■ What to work on: I'd like an exact copy of every line from the start of the entries below through the line containing "ngày xưa chú tiểu được thầy giao cho đem y cà", please.

━━━━

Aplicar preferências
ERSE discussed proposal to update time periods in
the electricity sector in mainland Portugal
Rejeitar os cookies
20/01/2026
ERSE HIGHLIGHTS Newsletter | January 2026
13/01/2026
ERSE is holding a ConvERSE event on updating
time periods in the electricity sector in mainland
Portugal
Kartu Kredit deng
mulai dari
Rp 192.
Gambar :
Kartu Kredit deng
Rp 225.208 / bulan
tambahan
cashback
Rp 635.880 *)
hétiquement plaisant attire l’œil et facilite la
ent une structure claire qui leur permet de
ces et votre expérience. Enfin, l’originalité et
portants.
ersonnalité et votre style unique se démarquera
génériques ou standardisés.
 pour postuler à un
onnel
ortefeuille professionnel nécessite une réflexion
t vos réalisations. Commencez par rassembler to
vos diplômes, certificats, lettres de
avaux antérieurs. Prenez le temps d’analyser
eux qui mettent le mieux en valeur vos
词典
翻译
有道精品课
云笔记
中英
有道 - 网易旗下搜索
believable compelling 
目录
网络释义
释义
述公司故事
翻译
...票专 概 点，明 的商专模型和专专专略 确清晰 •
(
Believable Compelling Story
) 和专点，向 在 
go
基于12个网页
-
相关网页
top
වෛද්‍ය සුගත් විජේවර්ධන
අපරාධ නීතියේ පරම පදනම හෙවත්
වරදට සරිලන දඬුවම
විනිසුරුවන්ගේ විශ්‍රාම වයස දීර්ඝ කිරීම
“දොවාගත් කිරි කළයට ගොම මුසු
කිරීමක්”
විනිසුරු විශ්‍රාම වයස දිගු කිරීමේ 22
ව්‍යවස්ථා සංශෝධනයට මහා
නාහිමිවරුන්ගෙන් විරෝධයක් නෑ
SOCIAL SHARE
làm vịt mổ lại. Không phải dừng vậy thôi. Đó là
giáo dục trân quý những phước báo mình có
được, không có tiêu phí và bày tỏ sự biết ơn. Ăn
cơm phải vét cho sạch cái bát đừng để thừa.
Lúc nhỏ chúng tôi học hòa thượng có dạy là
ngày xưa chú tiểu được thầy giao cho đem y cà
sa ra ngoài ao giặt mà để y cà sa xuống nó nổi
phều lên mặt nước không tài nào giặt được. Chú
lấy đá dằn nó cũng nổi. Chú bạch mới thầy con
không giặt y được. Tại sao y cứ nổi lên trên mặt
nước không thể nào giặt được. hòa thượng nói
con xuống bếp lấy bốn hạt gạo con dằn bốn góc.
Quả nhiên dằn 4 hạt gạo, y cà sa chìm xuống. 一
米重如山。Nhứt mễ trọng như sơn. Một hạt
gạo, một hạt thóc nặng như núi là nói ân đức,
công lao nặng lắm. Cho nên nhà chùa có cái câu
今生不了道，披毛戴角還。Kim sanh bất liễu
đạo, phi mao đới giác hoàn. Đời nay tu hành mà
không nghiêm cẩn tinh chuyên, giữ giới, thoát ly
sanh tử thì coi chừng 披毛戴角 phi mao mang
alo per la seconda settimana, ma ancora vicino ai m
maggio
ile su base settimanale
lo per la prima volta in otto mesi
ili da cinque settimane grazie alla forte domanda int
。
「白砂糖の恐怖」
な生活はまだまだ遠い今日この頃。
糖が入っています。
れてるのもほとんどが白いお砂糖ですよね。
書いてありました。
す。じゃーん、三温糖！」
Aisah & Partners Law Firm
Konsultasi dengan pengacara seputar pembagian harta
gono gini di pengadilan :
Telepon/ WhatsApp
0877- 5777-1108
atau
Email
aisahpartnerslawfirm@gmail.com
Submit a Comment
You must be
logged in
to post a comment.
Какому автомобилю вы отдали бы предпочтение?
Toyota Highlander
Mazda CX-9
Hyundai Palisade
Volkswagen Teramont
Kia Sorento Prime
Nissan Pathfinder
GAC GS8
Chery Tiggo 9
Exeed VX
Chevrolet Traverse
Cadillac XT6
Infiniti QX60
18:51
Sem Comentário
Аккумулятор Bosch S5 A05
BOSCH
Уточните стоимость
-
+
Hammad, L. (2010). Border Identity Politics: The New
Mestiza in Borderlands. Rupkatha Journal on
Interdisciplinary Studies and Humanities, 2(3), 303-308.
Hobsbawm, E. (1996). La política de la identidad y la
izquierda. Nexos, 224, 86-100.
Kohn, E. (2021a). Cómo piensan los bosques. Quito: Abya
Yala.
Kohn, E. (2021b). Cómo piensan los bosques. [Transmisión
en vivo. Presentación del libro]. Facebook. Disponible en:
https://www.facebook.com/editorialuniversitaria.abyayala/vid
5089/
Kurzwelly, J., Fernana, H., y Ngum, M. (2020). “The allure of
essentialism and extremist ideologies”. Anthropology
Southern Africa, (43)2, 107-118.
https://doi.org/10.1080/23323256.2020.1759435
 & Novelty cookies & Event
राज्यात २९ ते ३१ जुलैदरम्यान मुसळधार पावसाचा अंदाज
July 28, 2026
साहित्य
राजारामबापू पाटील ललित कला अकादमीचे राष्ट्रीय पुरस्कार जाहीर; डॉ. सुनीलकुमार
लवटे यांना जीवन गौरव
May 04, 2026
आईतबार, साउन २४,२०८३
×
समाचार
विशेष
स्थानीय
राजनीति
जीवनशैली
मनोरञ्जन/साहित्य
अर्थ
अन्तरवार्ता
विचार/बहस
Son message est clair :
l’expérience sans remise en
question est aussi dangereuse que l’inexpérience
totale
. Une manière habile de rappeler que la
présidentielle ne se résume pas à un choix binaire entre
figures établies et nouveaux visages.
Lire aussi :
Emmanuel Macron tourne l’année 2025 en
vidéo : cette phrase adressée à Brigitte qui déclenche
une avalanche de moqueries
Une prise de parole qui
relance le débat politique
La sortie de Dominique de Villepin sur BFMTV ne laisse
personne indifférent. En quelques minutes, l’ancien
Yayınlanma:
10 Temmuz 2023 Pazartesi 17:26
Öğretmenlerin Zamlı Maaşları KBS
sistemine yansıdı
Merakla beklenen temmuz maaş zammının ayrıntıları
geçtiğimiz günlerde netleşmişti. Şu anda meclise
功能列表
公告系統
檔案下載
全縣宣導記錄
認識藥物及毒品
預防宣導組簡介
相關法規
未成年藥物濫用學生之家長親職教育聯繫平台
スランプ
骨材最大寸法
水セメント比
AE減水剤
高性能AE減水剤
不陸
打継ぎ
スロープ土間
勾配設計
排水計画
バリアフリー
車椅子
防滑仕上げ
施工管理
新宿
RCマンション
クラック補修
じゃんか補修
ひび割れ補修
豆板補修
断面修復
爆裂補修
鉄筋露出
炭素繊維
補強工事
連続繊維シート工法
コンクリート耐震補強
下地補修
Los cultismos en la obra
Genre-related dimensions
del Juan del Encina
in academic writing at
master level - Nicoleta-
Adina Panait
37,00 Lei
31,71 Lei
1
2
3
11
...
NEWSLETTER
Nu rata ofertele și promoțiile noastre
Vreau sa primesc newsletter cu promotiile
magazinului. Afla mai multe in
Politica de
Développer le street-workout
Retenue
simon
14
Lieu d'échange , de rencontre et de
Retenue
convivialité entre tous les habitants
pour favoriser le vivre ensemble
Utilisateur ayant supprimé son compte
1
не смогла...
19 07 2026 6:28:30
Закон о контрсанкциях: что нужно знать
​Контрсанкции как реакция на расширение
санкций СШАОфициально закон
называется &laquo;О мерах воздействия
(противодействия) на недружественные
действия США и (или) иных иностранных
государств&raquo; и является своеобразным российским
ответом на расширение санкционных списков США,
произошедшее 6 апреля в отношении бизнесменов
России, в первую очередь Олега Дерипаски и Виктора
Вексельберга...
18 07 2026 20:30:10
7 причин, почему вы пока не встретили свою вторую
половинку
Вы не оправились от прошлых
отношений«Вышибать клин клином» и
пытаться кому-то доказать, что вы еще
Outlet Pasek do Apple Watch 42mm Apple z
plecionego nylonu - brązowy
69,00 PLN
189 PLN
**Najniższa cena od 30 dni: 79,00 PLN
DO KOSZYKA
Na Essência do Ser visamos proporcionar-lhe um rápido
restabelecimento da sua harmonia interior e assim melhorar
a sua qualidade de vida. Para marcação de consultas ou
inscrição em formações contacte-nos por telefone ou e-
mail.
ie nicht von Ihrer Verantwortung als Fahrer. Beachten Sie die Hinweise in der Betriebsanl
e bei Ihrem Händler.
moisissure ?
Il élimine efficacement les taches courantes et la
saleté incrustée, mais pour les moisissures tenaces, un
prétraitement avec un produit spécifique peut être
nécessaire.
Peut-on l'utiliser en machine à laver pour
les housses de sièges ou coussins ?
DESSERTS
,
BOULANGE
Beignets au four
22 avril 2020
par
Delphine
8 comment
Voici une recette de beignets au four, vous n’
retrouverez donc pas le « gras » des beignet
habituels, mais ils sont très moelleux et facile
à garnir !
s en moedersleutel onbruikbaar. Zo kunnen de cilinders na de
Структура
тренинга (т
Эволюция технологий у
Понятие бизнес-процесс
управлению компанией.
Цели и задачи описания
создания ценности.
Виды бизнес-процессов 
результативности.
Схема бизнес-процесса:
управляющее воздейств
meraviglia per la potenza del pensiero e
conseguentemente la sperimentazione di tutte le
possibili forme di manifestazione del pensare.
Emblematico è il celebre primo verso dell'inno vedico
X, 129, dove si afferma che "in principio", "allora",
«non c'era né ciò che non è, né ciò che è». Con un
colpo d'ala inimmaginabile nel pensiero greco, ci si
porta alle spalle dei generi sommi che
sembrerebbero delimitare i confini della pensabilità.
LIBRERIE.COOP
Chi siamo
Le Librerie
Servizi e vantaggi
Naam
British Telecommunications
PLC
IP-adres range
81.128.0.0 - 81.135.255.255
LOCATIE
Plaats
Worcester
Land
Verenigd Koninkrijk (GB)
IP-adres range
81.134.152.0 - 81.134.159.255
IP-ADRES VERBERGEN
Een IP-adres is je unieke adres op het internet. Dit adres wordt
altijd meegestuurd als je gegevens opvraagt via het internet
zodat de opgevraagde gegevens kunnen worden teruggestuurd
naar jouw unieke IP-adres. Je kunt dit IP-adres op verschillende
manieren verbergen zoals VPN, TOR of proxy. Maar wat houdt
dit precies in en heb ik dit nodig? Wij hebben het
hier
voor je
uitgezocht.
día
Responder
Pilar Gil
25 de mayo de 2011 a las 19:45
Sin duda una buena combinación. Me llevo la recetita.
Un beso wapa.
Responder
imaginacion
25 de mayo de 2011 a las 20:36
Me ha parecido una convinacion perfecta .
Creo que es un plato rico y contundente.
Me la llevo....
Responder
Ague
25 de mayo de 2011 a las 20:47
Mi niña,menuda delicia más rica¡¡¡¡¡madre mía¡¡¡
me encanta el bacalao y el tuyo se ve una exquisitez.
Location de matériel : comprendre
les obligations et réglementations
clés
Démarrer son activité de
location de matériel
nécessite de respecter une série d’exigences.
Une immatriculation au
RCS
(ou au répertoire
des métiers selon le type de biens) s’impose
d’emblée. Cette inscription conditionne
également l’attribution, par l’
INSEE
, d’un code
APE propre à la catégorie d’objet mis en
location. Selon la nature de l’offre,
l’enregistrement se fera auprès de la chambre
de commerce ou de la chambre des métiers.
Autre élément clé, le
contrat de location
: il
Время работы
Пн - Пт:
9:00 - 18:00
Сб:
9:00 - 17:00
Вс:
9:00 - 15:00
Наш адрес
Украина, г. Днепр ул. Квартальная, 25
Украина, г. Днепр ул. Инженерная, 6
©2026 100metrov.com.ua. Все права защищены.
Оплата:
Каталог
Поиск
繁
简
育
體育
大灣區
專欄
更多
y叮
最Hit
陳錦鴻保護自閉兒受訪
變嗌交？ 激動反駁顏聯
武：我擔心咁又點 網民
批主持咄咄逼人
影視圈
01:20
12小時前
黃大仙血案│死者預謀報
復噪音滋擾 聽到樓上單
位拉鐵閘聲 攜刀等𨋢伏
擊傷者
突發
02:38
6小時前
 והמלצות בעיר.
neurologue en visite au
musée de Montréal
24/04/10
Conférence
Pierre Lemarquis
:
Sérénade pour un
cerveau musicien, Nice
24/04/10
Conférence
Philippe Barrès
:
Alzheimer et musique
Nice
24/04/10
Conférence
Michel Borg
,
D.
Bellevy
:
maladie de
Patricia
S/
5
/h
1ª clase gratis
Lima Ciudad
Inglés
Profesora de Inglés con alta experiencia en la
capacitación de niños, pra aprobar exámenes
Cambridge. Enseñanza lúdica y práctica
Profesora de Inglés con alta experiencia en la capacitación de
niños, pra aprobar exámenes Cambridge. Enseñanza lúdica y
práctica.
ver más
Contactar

━━━━

■ Task response:
Aplicar preferências
ERSE discussed proposal to update time periods in
the electricity sector in mainland Portugal
Rejeitar os cookies
20/01/2026
ERSE HIGHLIGHTS Newsletter | January 2026
13/01/2026
ERSE is holding a ConvERSE event on updating
time periods in the electricity sector in mainland
Portugal
Kartu Kredit deng
mulai dari
Rp 192.
Gambar :
Kartu Kredit deng
Rp 225.208 / bulan
tambahan
cashback
Rp 635.880 *)
hétiquement plaisant attire l’œil et facilite la
ent une structure claire qui leur permet de
ces et votre expérience. Enfin, l’originalité et
portants.
ersonnalité et votre style unique se démarquera
génériques ou standardisés.
 pour postuler à un
onnel
ortefeuille professionnel nécessite une réflexion
t vos réalisations. Commencez par rassembler to
vos diplômes, certificats, lettres de
avaux antérieurs. Prenez le temps d’analyser
eux qui mettent le mieux en valeur vos
词典
翻译
有道精品课
云笔记
中英
有道 - 网易旗下搜索
believable compelling 
目录
网络释义
释义
述公司故事
翻译
...票专 概 点，明 的商专模型和专专专略 确清晰 •
(
Believable Compelling Story
) 和专点，向 在 
go
基于12个网页
-
相关网页
top
වෛද්‍ය සුගත් විජේවර්ධන
අපරාධ නීතියේ පරම පදනම හෙවත්
වරදට සරිලන දඬුවම
විනිසුරුවන්ගේ විශ්‍රාම වයස දීර්ඝ කිරීම
“දොවාගත් කිරි කළයට ගොම මුසු
කිරීමක්”
විනිසුරු විශ්‍රාම වයස දිගු කිරීමේ 22
ව්‍යවස්ථා සංශෝධනයට මහා
නාහිමිවරුන්ගෙන් විරෝධයක් නෑ
SOCIAL SHARE
làm vịt mổ lại. Không phải dừng vậy thôi. Đó là
giáo dục trân quý những phước báo mình có
được, không có tiêu phí và bày tỏ sự biết ơn. Ăn
cơm phải vét cho sạch cái bát đừng để thừa.
Lúc nhỏ chúng tôi học hòa thượng có dạy là
ngày xưa chú tiểu được thầy giao cho đem y cà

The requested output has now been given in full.